I still have a job. One of my brothers wasn’t so fortunate. Another brother is concerned that he’ll be laid off as well. These times are times of trial and tribulations. We are being tested in ways we have not been tested in over a century. We’re better equipped to survive this than we were in 1918, but the cost is staggering.

As I sit here alone, in the silence of the night, thinking about the monumental changes this country, and this planet, has undergone, I can’t help but wonder what this next year of my life will bring. I mean, I’ll probably survive, but every year that passes brings me closer to facing my mortality. Will this be the year? Will Covid-19 be the vehicle that leads me to my demise?
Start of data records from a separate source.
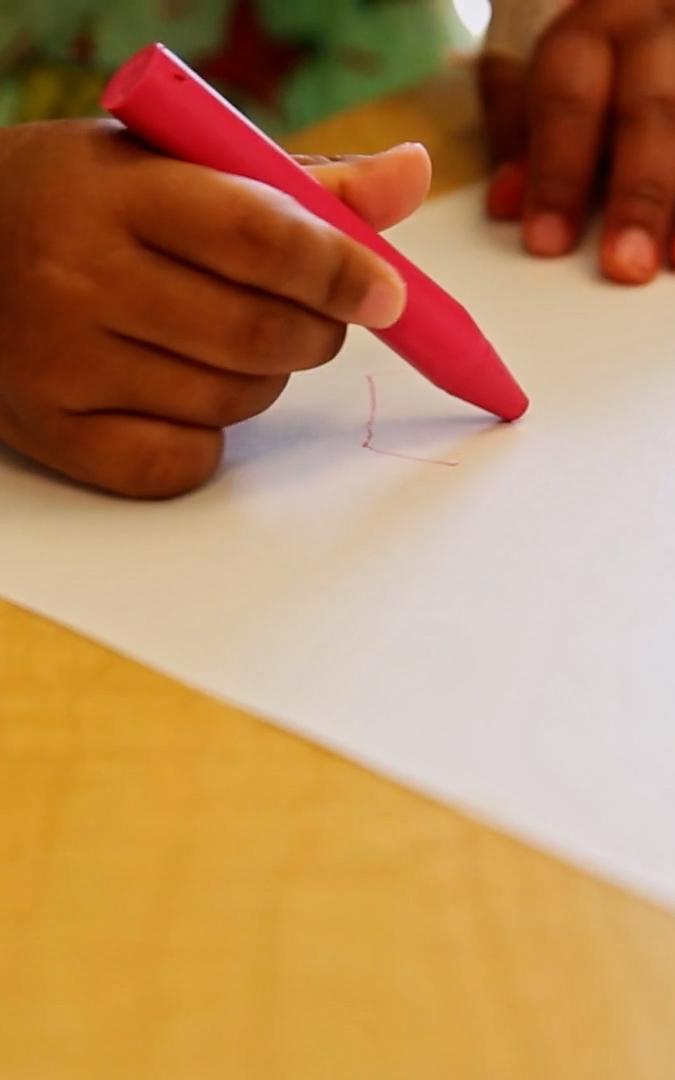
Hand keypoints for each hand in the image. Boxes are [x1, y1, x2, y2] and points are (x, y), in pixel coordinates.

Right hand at [0, 121, 429, 495]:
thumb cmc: (82, 203)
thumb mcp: (173, 164)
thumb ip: (297, 181)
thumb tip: (414, 177)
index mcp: (118, 190)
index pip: (261, 237)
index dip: (343, 270)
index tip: (388, 294)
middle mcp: (80, 278)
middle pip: (257, 334)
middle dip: (316, 331)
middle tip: (315, 316)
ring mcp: (63, 366)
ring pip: (230, 401)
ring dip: (263, 380)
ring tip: (226, 342)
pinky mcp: (57, 435)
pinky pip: (182, 463)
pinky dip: (209, 439)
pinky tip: (184, 395)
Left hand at [480, 0, 674, 283]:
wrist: (639, 14)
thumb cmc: (583, 55)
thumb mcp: (534, 69)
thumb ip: (518, 130)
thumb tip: (504, 203)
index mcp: (590, 30)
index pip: (568, 102)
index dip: (557, 175)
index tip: (547, 242)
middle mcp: (654, 34)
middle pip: (649, 115)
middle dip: (638, 195)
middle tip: (626, 264)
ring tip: (673, 261)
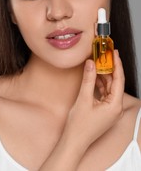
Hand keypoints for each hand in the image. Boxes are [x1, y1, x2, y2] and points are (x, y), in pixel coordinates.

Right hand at [39, 50, 124, 169]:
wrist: (74, 141)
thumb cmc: (79, 125)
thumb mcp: (84, 99)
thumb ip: (89, 79)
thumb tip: (91, 63)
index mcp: (115, 105)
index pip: (119, 79)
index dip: (117, 64)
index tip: (114, 53)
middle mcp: (116, 108)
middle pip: (115, 83)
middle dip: (109, 69)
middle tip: (103, 55)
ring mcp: (111, 110)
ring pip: (110, 88)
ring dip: (104, 76)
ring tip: (97, 64)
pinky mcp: (105, 111)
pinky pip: (105, 94)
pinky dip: (100, 85)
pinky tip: (94, 77)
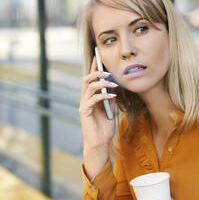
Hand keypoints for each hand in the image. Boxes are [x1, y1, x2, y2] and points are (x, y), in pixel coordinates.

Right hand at [79, 56, 117, 178]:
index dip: (93, 67)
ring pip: (89, 87)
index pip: (90, 78)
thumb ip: (110, 99)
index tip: (98, 56)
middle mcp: (85, 98)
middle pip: (87, 79)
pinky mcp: (84, 112)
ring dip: (101, 83)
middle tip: (108, 72)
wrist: (100, 143)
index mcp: (90, 97)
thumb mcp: (111, 110)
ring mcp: (84, 104)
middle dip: (96, 72)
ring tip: (112, 83)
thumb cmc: (104, 127)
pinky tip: (112, 95)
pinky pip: (93, 99)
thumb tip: (114, 88)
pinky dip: (103, 95)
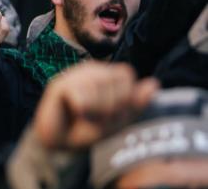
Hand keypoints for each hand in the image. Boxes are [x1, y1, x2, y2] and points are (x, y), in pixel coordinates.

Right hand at [34, 62, 157, 149]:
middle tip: (97, 117)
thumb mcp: (118, 120)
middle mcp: (89, 70)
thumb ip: (135, 102)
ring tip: (84, 117)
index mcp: (104, 74)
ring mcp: (73, 76)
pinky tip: (73, 114)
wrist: (60, 144)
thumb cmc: (87, 130)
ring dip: (96, 112)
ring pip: (100, 90)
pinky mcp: (59, 85)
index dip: (125, 97)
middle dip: (111, 107)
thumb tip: (154, 83)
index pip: (126, 74)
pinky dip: (81, 112)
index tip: (113, 113)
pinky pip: (83, 99)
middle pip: (115, 81)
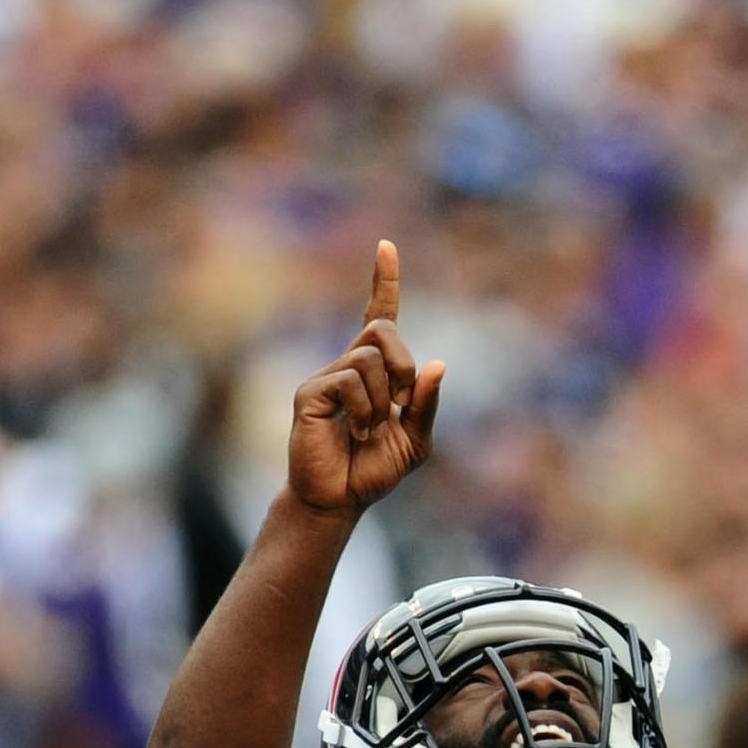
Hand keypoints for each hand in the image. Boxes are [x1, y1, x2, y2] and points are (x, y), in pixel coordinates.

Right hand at [286, 240, 445, 515]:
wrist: (338, 501)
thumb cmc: (372, 470)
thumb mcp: (415, 441)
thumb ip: (426, 405)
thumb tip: (437, 365)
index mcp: (375, 372)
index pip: (378, 315)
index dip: (384, 281)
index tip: (386, 246)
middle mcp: (348, 366)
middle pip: (383, 330)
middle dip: (404, 366)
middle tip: (401, 403)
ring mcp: (326, 378)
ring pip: (369, 359)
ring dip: (384, 400)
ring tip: (372, 429)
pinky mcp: (309, 394)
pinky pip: (349, 381)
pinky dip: (365, 410)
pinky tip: (357, 433)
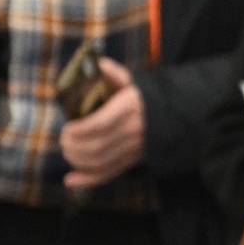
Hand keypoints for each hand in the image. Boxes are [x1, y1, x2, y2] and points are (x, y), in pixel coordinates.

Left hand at [61, 58, 144, 188]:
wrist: (179, 115)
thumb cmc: (148, 98)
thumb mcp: (134, 81)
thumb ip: (114, 73)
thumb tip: (97, 64)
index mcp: (131, 108)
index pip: (100, 123)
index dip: (79, 130)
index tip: (67, 128)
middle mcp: (134, 130)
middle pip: (97, 145)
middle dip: (74, 146)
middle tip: (64, 140)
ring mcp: (135, 148)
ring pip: (101, 161)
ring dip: (78, 160)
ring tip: (68, 152)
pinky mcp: (135, 160)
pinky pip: (110, 173)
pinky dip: (88, 180)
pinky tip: (71, 180)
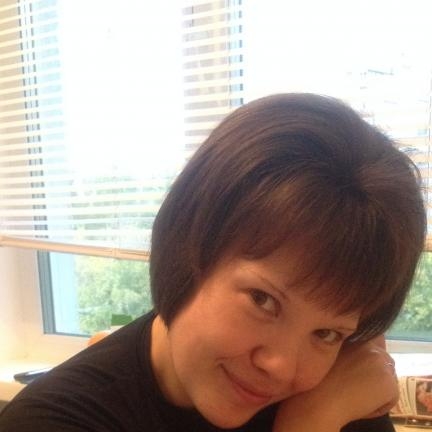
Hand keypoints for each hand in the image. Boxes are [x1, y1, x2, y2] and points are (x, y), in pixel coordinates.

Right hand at [273, 338, 397, 431]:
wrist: (320, 399)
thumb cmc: (318, 380)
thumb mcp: (331, 354)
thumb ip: (348, 349)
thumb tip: (360, 357)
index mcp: (356, 336)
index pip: (376, 338)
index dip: (370, 354)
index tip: (360, 367)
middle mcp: (371, 345)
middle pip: (385, 360)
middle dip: (376, 372)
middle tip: (358, 385)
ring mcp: (382, 362)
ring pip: (389, 378)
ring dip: (378, 387)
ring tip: (358, 395)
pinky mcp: (389, 383)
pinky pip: (392, 397)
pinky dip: (381, 405)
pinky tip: (362, 406)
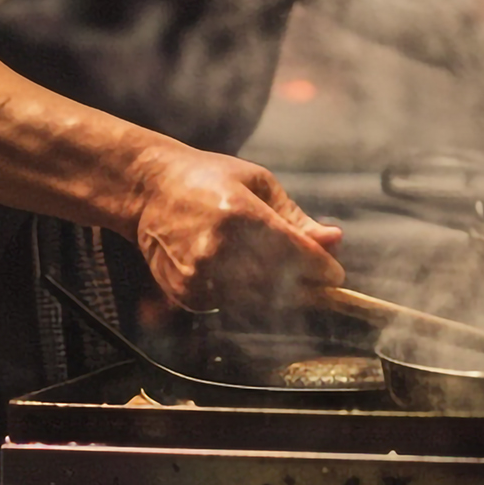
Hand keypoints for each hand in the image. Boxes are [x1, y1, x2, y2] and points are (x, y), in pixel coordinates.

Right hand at [127, 144, 343, 311]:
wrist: (149, 192)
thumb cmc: (208, 179)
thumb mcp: (258, 184)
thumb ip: (296, 217)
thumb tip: (334, 240)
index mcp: (240, 214)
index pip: (297, 255)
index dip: (323, 269)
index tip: (333, 273)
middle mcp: (218, 248)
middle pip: (282, 285)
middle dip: (305, 285)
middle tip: (312, 277)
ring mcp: (200, 275)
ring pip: (260, 301)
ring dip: (277, 293)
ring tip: (274, 271)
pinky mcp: (187, 293)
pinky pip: (232, 305)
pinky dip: (246, 296)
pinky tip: (240, 273)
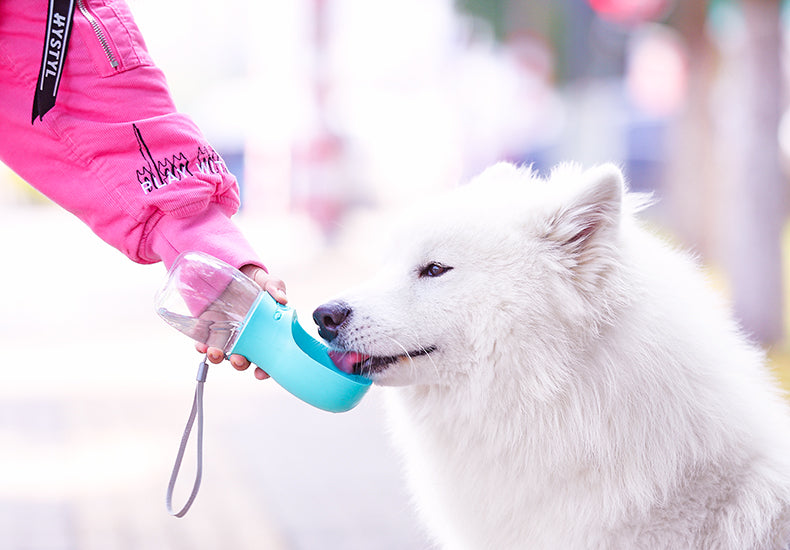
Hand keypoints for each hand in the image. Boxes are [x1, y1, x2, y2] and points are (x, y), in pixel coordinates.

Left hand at [196, 264, 286, 379]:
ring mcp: (227, 334)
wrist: (230, 271)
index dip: (265, 368)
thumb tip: (283, 299)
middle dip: (240, 364)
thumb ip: (276, 287)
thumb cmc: (254, 281)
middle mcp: (245, 337)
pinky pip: (204, 343)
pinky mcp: (209, 329)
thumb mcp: (267, 281)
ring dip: (219, 358)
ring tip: (217, 353)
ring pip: (223, 354)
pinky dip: (202, 347)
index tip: (262, 373)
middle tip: (239, 360)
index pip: (267, 355)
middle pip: (244, 359)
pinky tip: (202, 346)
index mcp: (264, 331)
I pray that it isn’t. I pray that no one else has to die in this horrible way. I pray that our scientists, doctors, and our nurses find a way to defeat this microscopic invader. I hope that we find a way to some normalcy once again. I would love to have a drink at a bar once again. I would love to go to a concert, and sooner would be great. I already have tickets to see Alanis in June, and Halsey the following day.

In the meantime, I’ll continue to perfect my baking skills. I’ll try to write on a more frequent basis. Also, I’ll be enjoying the new Epiphone Les Paul I bought myself as an early present. I’ve been playing guitar for thirty-three years now, but electric guitar has proven to be a bit of a challenge. With nowhere to do, I guess all I have is time to practice. We’ll see were I’m at a year from now.